MELBOURNE, Australia — The U.S. military needs to quickly deploy more anti-ship missiles capable of targeting invading forces heading to Taiwan, and ensure American assets within range of Chinese missiles are sufficiently dispersed or hardened against a preemptive strike.

At least that’s the recommendation made by Thomas Shugart, a former U.S. Navy submarine commander, during a Feb. 18 hearing held by the congressional U.S.-China Economic and Security Review Commission.

Shugart, who is now an adjunct senior fellow with the Defense Program at the Center for a New American Security, also said during his testimony that the U.S. and Taiwan should “visibly” prepare for a protracted conflict in the event that China attacks the self-ruled island of Taiwan, which China considers as a rogue province and has vowed to take it back by force if necessary.

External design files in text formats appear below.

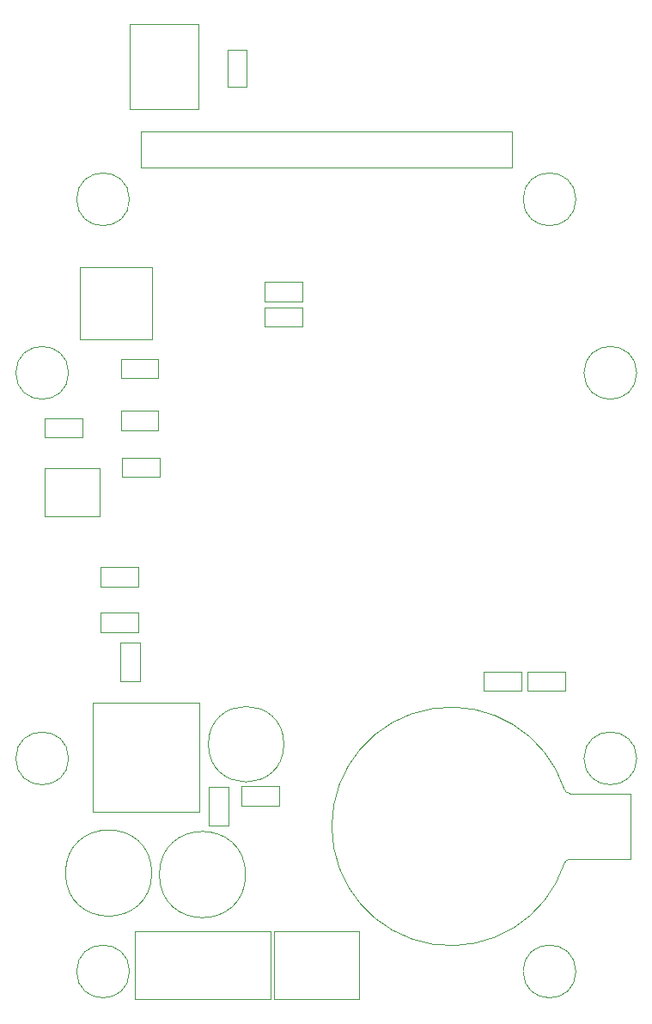
<source format=gbr>
%TF.GenerationSoftware,KiCad,Pcbnew,(5.1.8)-1*%
%TF.CreationDate,2022-11-15T12:17:50-08:00*%
%TF.ProjectId,RetroClock,52657472-6f43-46c6-9f63-6b2e6b696361,rev?*%
%TF.SameCoordinates,Original*%
%TF.FileFunction,Other,User*%
%FSLAX46Y46*%
G04 Gerber Fmt 4.6, Leading zero omitted, Abs format (unit mm)*
G04 Created by KiCad (PCBNEW (5.1.8)-1) date 2022-11-15 12:17:50*
%MOMM*%
%LPD*%
G01*
G04 APERTURE LIST*
%ADD10C,0.050000*%
%ADD11C,0.120000*%
G04 APERTURE END LIST*
D10*
%TO.C,BT1*%
X194950000Y-141950000D02*
X189000000Y-141950000D01*
X194950000Y-135450000D02*
X189000000Y-135450000D01*
X194950000Y-135450000D02*
X194950000Y-141950000D01*
X188483169Y-142311889D02*
G75*
G02*
X189000000Y-141950000I516831J-188111D01*
G01*
X188483169Y-135088111D02*
G75*
G03*
X189000000Y-135450000I516831J188111D01*
G01*
X165548021Y-138700000D02*
G75*
G03*
X188483169Y-142311889I11751979J0D01*
G01*
X165548021Y-138700000D02*
G75*
G02*
X188483169Y-135088111I11751979J0D01*
G01*
%TO.C,C2*%
X146680000Y-120620000D02*
X146680000Y-124380000D01*
X144720000Y-120620000D02*
X146680000Y-120620000D01*
X144720000Y-124380000D02*
X144720000Y-120620000D01*
X146680000Y-124380000D02*
X144720000Y-124380000D01*
%TO.C,C6*%
X155380000Y-134820000D02*
X155380000Y-138580000D01*
X153420000Y-134820000D02*
X155380000Y-134820000D01*
X153420000Y-138580000D02*
X153420000Y-134820000D01*
X155380000Y-138580000D02*
X153420000Y-138580000D01*
%TO.C,C1*%
X142720000Y-117620000D02*
X146480000Y-117620000D01*
X142720000Y-119580000D02*
X142720000Y-117620000D01*
X146480000Y-119580000D02*
X142720000Y-119580000D01*
X146480000Y-117620000D02*
X146480000Y-119580000D01*
%TO.C,R11*%
X188550000Y-125350000D02*
X184850000Y-125350000D01*
X188550000Y-123450000D02*
X188550000Y-125350000D01*
X184850000Y-123450000D02*
X188550000Y-123450000D01*
X184850000Y-125350000D02*
X184850000Y-123450000D01*
%TO.C,R10*%
X146450000Y-115050000D02*
X142750000Y-115050000D01*
X146450000Y-113150000D02*
X146450000Y-115050000D01*
X142750000Y-113150000D02*
X146450000Y-113150000D01*
X142750000Y-115050000D02*
X142750000Y-113150000D01*
%TO.C,R9*%
X148550000Y-104250000D02*
X144850000Y-104250000D01*
X148550000Y-102350000D02*
X148550000Y-104250000D01*
X144850000Y-102350000D02*
X148550000Y-102350000D01*
X144850000Y-104250000D02*
X144850000Y-102350000D01*
%TO.C,R8*%
X144750000Y-97750000D02*
X148450000Y-97750000D01*
X144750000Y-99650000D02*
X144750000Y-97750000D01*
X148450000Y-99650000D02*
X144750000Y-99650000D01*
X148450000Y-97750000D02*
X148450000Y-99650000D01*
%TO.C,R7*%
X158950000Y-87550000D02*
X162650000Y-87550000D01*
X158950000Y-89450000D02*
X158950000Y-87550000D01*
X162650000Y-89450000D02*
X158950000Y-89450000D01*
X162650000Y-87550000D02*
X162650000Y-89450000D01*
%TO.C,R6*%
X180550000Y-123450000D02*
X184250000Y-123450000D01*
X180550000Y-125350000D02*
X180550000Y-123450000D01*
X184250000Y-125350000D02*
X180550000Y-125350000D01*
X184250000Y-123450000D02*
X184250000Y-125350000D01*
%TO.C,R5*%
X160350000Y-136650000D02*
X156650000Y-136650000D01*
X160350000Y-134750000D02*
X160350000Y-136650000D01*
X156650000Y-134750000D02*
X160350000Y-134750000D01*
X156650000Y-136650000D02*
X156650000Y-134750000D01*
%TO.C,R4*%
X137250000Y-98450000D02*
X140950000Y-98450000D01*
X137250000Y-100350000D02*
X137250000Y-98450000D01*
X140950000Y-100350000D02*
X137250000Y-100350000D01*
X140950000Y-98450000D02*
X140950000Y-100350000D01*
%TO.C,R3*%
X148450000Y-94550000D02*
X144750000Y-94550000D01*
X148450000Y-92650000D02*
X148450000Y-94550000D01*
X144750000Y-92650000D02*
X148450000Y-92650000D01*
X144750000Y-94550000D02*
X144750000Y-92650000D01*
%TO.C,R2*%
X157150000Y-62150000D02*
X157150000Y-65850000D01*
X155250000Y-62150000D02*
X157150000Y-62150000D01*
X155250000Y-65850000D02*
X155250000Y-62150000D01*
X157150000Y-65850000D02*
X155250000Y-65850000D01*
%TO.C,R1*%
X158950000Y-85050000D02*
X162650000Y-85050000D01*
X158950000Y-86950000D02*
X158950000Y-85050000D01*
X162650000Y-86950000D02*
X158950000Y-86950000D01*
X162650000Y-85050000D02*
X162650000Y-86950000D01*
%TO.C,Q1*%
X142700000Y-108110000D02*
X137240000Y-108110000D01*
X142700000Y-108110000D02*
X142700000Y-103370000D01*
X137240000Y-103370000D02*
X137240000Y-108110000D01*
X137240000Y-103370000D02*
X142700000Y-103370000D01*
D11*
%TO.C,SW1*%
X140744000Y-90696000D02*
X140744000Y-83584000D01*
X147856000Y-90696000D02*
X140744000Y-90696000D01*
X147856000Y-83584000D02*
X147856000Y-90696000D01*
X140744000Y-83584000D02*
X147856000Y-83584000D01*
D10*
%TO.C,C7*%
X157050000Y-143450000D02*
G75*
G03*
X157050000Y-143450000I-4250000J0D01*
G01*
%TO.C,J4*%
X145650000Y-59650000D02*
X145650000Y-68050000D01*
X152400000Y-59650000D02*
X145650000Y-59650000D01*
X152400000Y-68050000D02*
X152400000Y-59650000D01*
X145650000Y-68050000D02*
X152400000Y-68050000D01*
%TO.C,J3*%
X159850000Y-155750000D02*
X168250000Y-155750000D01*
X159850000Y-149000000D02*
X159850000Y-155750000D01*
X168250000Y-149000000D02*
X159850000Y-149000000D01*
X168250000Y-155750000D02*
X168250000Y-149000000D01*
%TO.C,J2*%
X146150000Y-155750000D02*
X159550000Y-155750000D01*
X146150000Y-149000000D02*
X146150000Y-155750000D01*
X159550000Y-149000000D02*
X146150000Y-149000000D01*
X159550000Y-155750000D02*
X159550000Y-149000000D01*
%TO.C,H8*%
X195600000Y-132000000D02*
G75*
G03*
X195600000Y-132000000I-2600000J0D01*
G01*
%TO.C,H7*%
X195600000Y-94000000D02*
G75*
G03*
X195600000Y-94000000I-2600000J0D01*
G01*
%TO.C,H6*%
X139600000Y-132000000D02*
G75*
G03*
X139600000Y-132000000I-2600000J0D01*
G01*
%TO.C,H5*%
X139600000Y-94000000D02*
G75*
G03*
X139600000Y-94000000I-2600000J0D01*
G01*
%TO.C,U1*%
X141950000Y-126550000D02*
X141950000Y-137250000D01*
X141950000Y-137250000D02*
X152500000Y-137250000D01*
X152500000Y-137250000D02*
X152500000Y-126550000D01*
X152500000Y-126550000D02*
X141950000Y-126550000D01*
%TO.C,J1*%
X146700000Y-73800000D02*
X146700000Y-70250000D01*
X146700000Y-70250000D02*
X183300000Y-70250000D01*
X183300000Y-70250000D02*
X183300000Y-73800000D01*
X183300000Y-73800000D02*
X146700000Y-73800000D01*
%TO.C,H4*%
X189600000Y-76900000D02*
G75*
G03*
X189600000Y-76900000I-2600000J0D01*
G01*
%TO.C,H3*%
X189600000Y-153000000D02*
G75*
G03*
X189600000Y-153000000I-2600000J0D01*
G01*
%TO.C,H2*%
X145600000Y-76900000D02*
G75*
G03*
X145600000Y-76900000I-2600000J0D01*
G01*
%TO.C,H1*%
X145600000Y-153000000D02*
G75*
G03*
X145600000Y-153000000I-2600000J0D01*
G01*
%TO.C,C5*%
X160820000Y-130600000D02*
G75*
G03*
X160820000Y-130600000I-3720000J0D01*
G01*
%TO.C,C3*%
X147800000Y-143300000D02*
G75*
G03*
X147800000Y-143300000I-4250000J0D01*
G01*
%TD*%
M02*

</source>
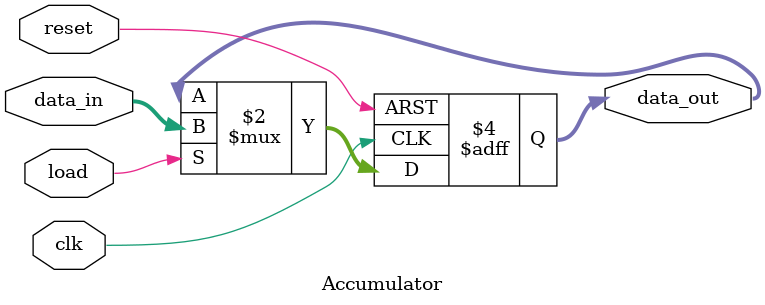
<source format=v>
module Accumulator(
    input clk,
    input reset,
    input load,
    input [15:0] data_in,
    output reg [15:0] data_out
);
    always @(posedge clk or posedge reset) begin
        if (reset)
            data_out <= 16'b0;
        else if (load)
            data_out <= data_in;
    end
endmodule

//

</source>
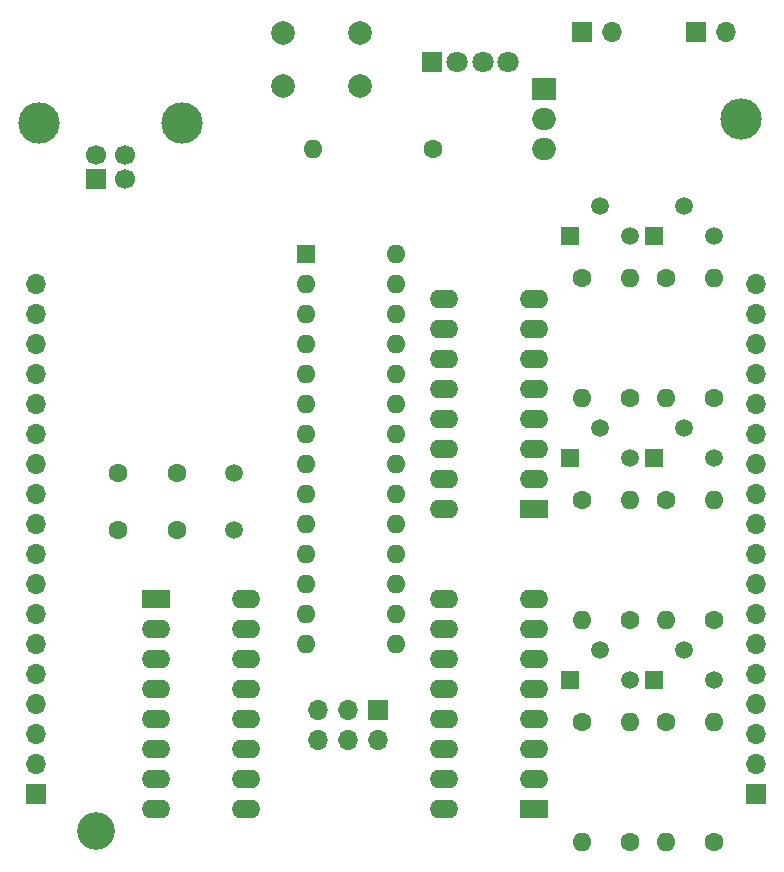
<source format=gbr>
G04 #@! TF.GenerationSoftware,KiCad,Pcbnew,(5.99.0-9618-g5ca7a2c457)*
G04 #@! TF.CreationDate,2021-03-10T23:01:37-05:00*
G04 #@! TF.ProjectId,PCB,5043422e-6b69-4636-9164-5f7063625858,rev?*
G04 #@! TF.SameCoordinates,Original*
G04 #@! TF.FileFunction,Soldermask,Bot*
G04 #@! TF.FilePolarity,Negative*
%FSLAX46Y46*%
G04 Gerber Fmt 4.6, Leading zero omitted, Abs format (unit mm)*
G04 Created by KiCad (PCBNEW (5.99.0-9618-g5ca7a2c457)) date 2021-03-10 23:01:37*
%MOMM*%
%LPD*%
G01*
G04 APERTURE LIST*
%ADD10O,1.700000X1.700000*%
%ADD11R,1.700000X1.700000*%
%ADD12C,1.600000*%
%ADD13O,1.600000X1.600000*%
%ADD14C,1.500000*%
%ADD15R,1.800000X1.800000*%
%ADD16C,1.800000*%
%ADD17C,2.000000*%
%ADD18R,1.600000X1.600000*%
%ADD19R,1.500000X1.500000*%
%ADD20R,2.400000X1.600000*%
%ADD21O,2.400000X1.600000*%
%ADD22C,3.200000*%
%ADD23C,1.700000*%
%ADD24C,3.500000*%
%ADD25O,3.500000X3.500000*%
%ADD26R,2.000000X1.905000*%
%ADD27O,2.000000X1.905000*%
G04 APERTURE END LIST*
D10*
X152908000Y-80264000D03*
D11*
X150368000Y-80264000D03*
D10*
X162560000Y-80264000D03*
D11*
X160020000Y-80264000D03*
X104140000Y-144780000D03*
D10*
X104140000Y-142240000D03*
X104140000Y-139700000D03*
X104140000Y-137160000D03*
X104140000Y-134620000D03*
X104140000Y-132080000D03*
X104140000Y-129540000D03*
X104140000Y-127000000D03*
X104140000Y-124460000D03*
X104140000Y-121920000D03*
X104140000Y-119380000D03*
X104140000Y-116840000D03*
X104140000Y-114300000D03*
X104140000Y-111760000D03*
X104140000Y-109220000D03*
X104140000Y-106680000D03*
X104140000Y-104140000D03*
X104140000Y-101600000D03*
D12*
X150368000Y-101092000D03*
D13*
X150368000Y-111252000D03*
D12*
X157480000Y-138684000D03*
D13*
X157480000Y-148844000D03*
D12*
X111125000Y-117602000D03*
X116125000Y-117602000D03*
X111125000Y-122428000D03*
X116125000Y-122428000D03*
X150368000Y-138684000D03*
D13*
X150368000Y-148844000D03*
D14*
X120904000Y-117602000D03*
X120904000Y-122482000D03*
D12*
X157480000Y-119888000D03*
D13*
X157480000Y-130048000D03*
D12*
X157480000Y-101092000D03*
D13*
X157480000Y-111252000D03*
D15*
X137668000Y-82804000D03*
D16*
X139827000Y-82804000D03*
X141986000Y-82804000D03*
X144145000Y-82804000D03*
D17*
X125072000Y-84836000D03*
X131572000Y-84836000D03*
X125072000Y-80336000D03*
X131572000Y-80336000D03*
D18*
X127000000Y-99060000D03*
D13*
X127000000Y-101600000D03*
X127000000Y-104140000D03*
X127000000Y-106680000D03*
X127000000Y-109220000D03*
X127000000Y-111760000D03*
X127000000Y-114300000D03*
X127000000Y-116840000D03*
X127000000Y-119380000D03*
X127000000Y-121920000D03*
X127000000Y-124460000D03*
X127000000Y-127000000D03*
X127000000Y-129540000D03*
X127000000Y-132080000D03*
X134620000Y-132080000D03*
X134620000Y-129540000D03*
X134620000Y-127000000D03*
X134620000Y-124460000D03*
X134620000Y-121920000D03*
X134620000Y-119380000D03*
X134620000Y-116840000D03*
X134620000Y-114300000D03*
X134620000Y-111760000D03*
X134620000Y-109220000D03*
X134620000Y-106680000D03*
X134620000Y-104140000D03*
X134620000Y-101600000D03*
X134620000Y-99060000D03*
D12*
X137795000Y-90170000D03*
D13*
X127635000Y-90170000D03*
D11*
X133096000Y-137668000D03*
D10*
X133096000Y-140208000D03*
X130556000Y-137668000D03*
X130556000Y-140208000D03*
X128016000Y-137668000D03*
X128016000Y-140208000D03*
D19*
X156464000Y-97536000D03*
D14*
X159004000Y-94996000D03*
X161544000Y-97536000D03*
D19*
X149352000Y-97536000D03*
D14*
X151892000Y-94996000D03*
X154432000Y-97536000D03*
D19*
X149352000Y-116332000D03*
D14*
X151892000Y-113792000D03*
X154432000Y-116332000D03*
D19*
X156464000Y-135128000D03*
D14*
X159004000Y-132588000D03*
X161544000Y-135128000D03*
D19*
X149352000Y-135128000D03*
D14*
X151892000Y-132588000D03*
X154432000Y-135128000D03*
D12*
X161544000Y-111252000D03*
D13*
X161544000Y-101092000D03*
D12*
X154432000Y-111252000D03*
D13*
X154432000Y-101092000D03*
D12*
X161544000Y-130048000D03*
D13*
X161544000Y-119888000D03*
D12*
X154432000Y-130048000D03*
D13*
X154432000Y-119888000D03*
D12*
X154432000Y-148844000D03*
D13*
X154432000Y-138684000D03*
D11*
X165100000Y-144780000D03*
D10*
X165100000Y-142240000D03*
X165100000Y-139700000D03*
X165100000Y-137160000D03*
X165100000Y-134620000D03*
X165100000Y-132080000D03*
X165100000Y-129540000D03*
X165100000Y-127000000D03*
X165100000Y-124460000D03*
X165100000Y-121920000D03*
X165100000Y-119380000D03*
X165100000Y-116840000D03*
X165100000Y-114300000D03*
X165100000Y-111760000D03*
X165100000Y-109220000D03*
X165100000Y-106680000D03*
X165100000Y-104140000D03*
X165100000Y-101600000D03*
D20*
X146304000Y-146050000D03*
D21*
X146304000Y-143510000D03*
X146304000Y-140970000D03*
X146304000Y-138430000D03*
X146304000Y-135890000D03*
X146304000Y-133350000D03*
X146304000Y-130810000D03*
X146304000Y-128270000D03*
X138684000Y-128270000D03*
X138684000Y-130810000D03*
X138684000Y-133350000D03*
X138684000Y-135890000D03*
X138684000Y-138430000D03*
X138684000Y-140970000D03*
X138684000Y-143510000D03*
X138684000Y-146050000D03*
D19*
X156464000Y-116332000D03*
D14*
X159004000Y-113792000D03*
X161544000Y-116332000D03*
D12*
X150368000Y-119888000D03*
D13*
X150368000Y-130048000D03*
D12*
X161544000Y-148844000D03*
D13*
X161544000Y-138684000D03*
D22*
X109220000Y-147955000D03*
D20*
X114300000Y-128270000D03*
D21*
X114300000Y-130810000D03*
X114300000Y-133350000D03*
X114300000Y-135890000D03*
X114300000Y-138430000D03*
X114300000Y-140970000D03*
X114300000Y-143510000D03*
X114300000Y-146050000D03*
X121920000Y-146050000D03*
X121920000Y-143510000D03*
X121920000Y-140970000D03*
X121920000Y-138430000D03*
X121920000Y-135890000D03*
X121920000Y-133350000D03*
X121920000Y-130810000D03*
X121920000Y-128270000D03*
D20*
X146304000Y-120650000D03*
D21*
X146304000Y-118110000D03*
X146304000Y-115570000D03*
X146304000Y-113030000D03*
X146304000Y-110490000D03*
X146304000Y-107950000D03*
X146304000Y-105410000D03*
X146304000Y-102870000D03*
X138684000Y-102870000D03*
X138684000Y-105410000D03*
X138684000Y-107950000D03*
X138684000Y-110490000D03*
X138684000Y-113030000D03*
X138684000Y-115570000D03*
X138684000Y-118110000D03*
X138684000Y-120650000D03*
D11*
X109220000Y-92710000D03*
D23*
X111720000Y-92710000D03*
X111720000Y-90710000D03*
X109220000Y-90710000D03*
D24*
X116490000Y-88000000D03*
X104450000Y-88000000D03*
D25*
X163830000Y-87630000D03*
D26*
X147170000Y-85090000D03*
D27*
X147170000Y-87630000D03*
X147170000Y-90170000D03*
M02*

</source>
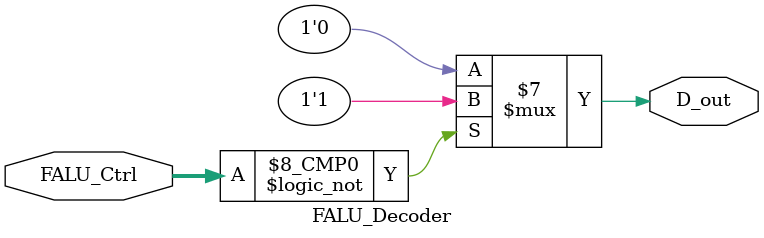
<source format=v>
module FALU_Decoder #(
	parameter DECODER_IN  = 3,
	parameter DECODER_OUT = 2^(DECODER_IN) 
)
(
	input  wire [DECODER_IN-1:0]  FALU_Ctrl,
	output reg  [DECODER_OUT-1:0] D_out
);

always @(*) begin
	D_out = 8'b0000_0000;
	case (FALU_Ctrl)
		3'b000 : D_out = 8'b0000_0001; // ADD_SUB unit
		3'b001 : D_out = 8'b0000_0010; // Mul Unit
		3'b010 : D_out = 8'b0000_0100; // Div Unit
		3'b011 : D_out = 8'b0000_1000; // Compare Unit
		3'b100 : D_out = 8'b0001_0000; // Convert Unit
		default: D_out = 8'b0000_0000; // IDLE
	endcase

end

endmodule
</source>
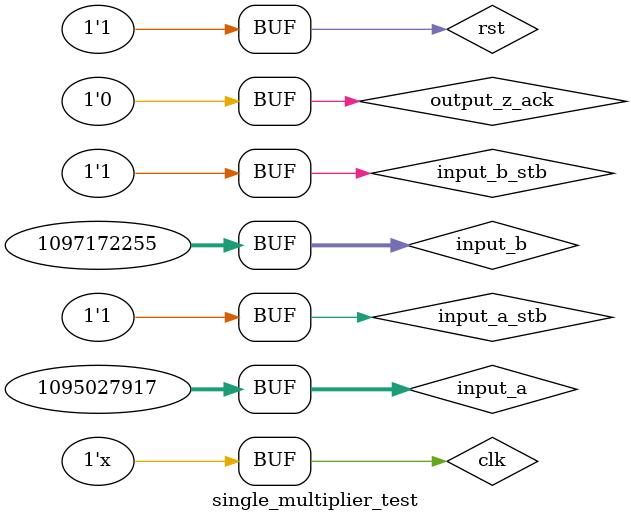
<source format=v>
`timescale 1ns / 1ps


module single_multiplier_test;

	// Inputs
	reg [31:0] input_a;
	reg [31:0] input_b;
	reg input_a_stb;
	reg input_b_stb;
	reg output_z_ack;
	reg clk;
	reg rst;

	// Outputs
	wire [31:0] output_z;
	wire output_z_stb;
	wire input_a_ack;
	wire input_b_ack;

	// Instantiate the Unit Under Test (UUT)
	single_multiplier uut (
		.input_a(input_a), 
		.input_b(input_b), 
		.input_a_stb(input_a_stb), 
		.input_b_stb(input_b_stb), 
		.output_z_ack(output_z_ack), 
		.clk(clk), 
		.rst(rst), 
		.output_z(output_z), 
		.output_z_stb(output_z_stb), 
		.input_a_ack(input_a_ack), 
		.input_b_ack(input_b_ack)
	);

	initial begin
		// Initialize Inputs
		input_a = 0;
		input_b = 0;
		input_a_stb = 0;
		input_b_stb = 0;
		output_z_ack = 0;
		clk = 0;
		rst = 0;
		
		#13
		rst = 1;
		input_a = 32'b01000001010001001100110011001101; //12.3
		input_b = 32'b01000001011001011000010100011111; //14.345
		input_a_stb = 1;
		input_b_stb = 1;

	end
      
	always #10 clk = ~clk;

endmodule


</source>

Those overt preparations should include stockpiling essential supplies on Taiwan to support its population in the event of a blockade by China, he said, and would head off any attempt by China to seize the initiative “via a short, violent fait-accompli, or by cutting Taiwan off from the international system.”

On the anti-ship missiles, Shugart noted that two of the missile types with the capability to target specific ships — the Naval Strike Missile and the Long Range Anti-Ship Missile — will not be delivered in sufficient numbers under current U.S. procurements plans to defeat any attempted landing operation by China’s People’s Liberation Army across the Taiwan Strait.

He noted that the NSM is currently slated to be deployed onboard the U.S. Navy’s littoral combat ships and potentially onboard amphibious assault ships, “either of whose survivability operating within the missile’s roughly 100 nautical-mile range from the Taiwan Strait would be highly questionable.”

The LRASM weapon is due to equip the U.S. Air Force’s B-1 bombers and the U.S. Navy’s carrier-borne Boeing F/A-18E/F Super Hornets and Lockheed Martin F-35C Joint Strike Fighters, although Shugart said these will need tanker support, which may not be forthcoming if China conducts sustained ballistic missile strikes on the regional bases hosting those aircraft.

The Navy veteran previously warned that China is believed to be preparing for a preemptive strike on U.S. military bases and other high-value infrastructure targets across the so-called first and second island chains if conflict erupts between China and the United States. Senior officials and analysts in the West frequently refer to these island chains ringing China to describe both the region’s geography and predict Chinese intentions.

Mock-ups of U.S. bases previously appeared at a missile test range in China’s western Gansu province at the edge of the Gobi Desert.

He presented more evidence of this during the Feb. 18 hearing, displaying a satellite photo taken in August 2020 at the test range showing a mock-up of a Boeing E-3 Sentry airborne early warning aircraft, which he noted was not used by any other regional operator except the U.S. Air Force from a base in Okinawa, Japan.

This, along with China’s increasing deployment of ballistic and other missiles, which put regional American military facilities at risk, is why he is advocating for the geographic dispersal of U.S. assets in theater. Otherwise, “fixed facilities or non-dispersed forces that are still fielded within the region must be provided with robust and visibly exercised defenses against precision strike, such as hardening and robust ballistic missile defense,” he added.

Mike Yeo is the Asia correspondent for Defense News.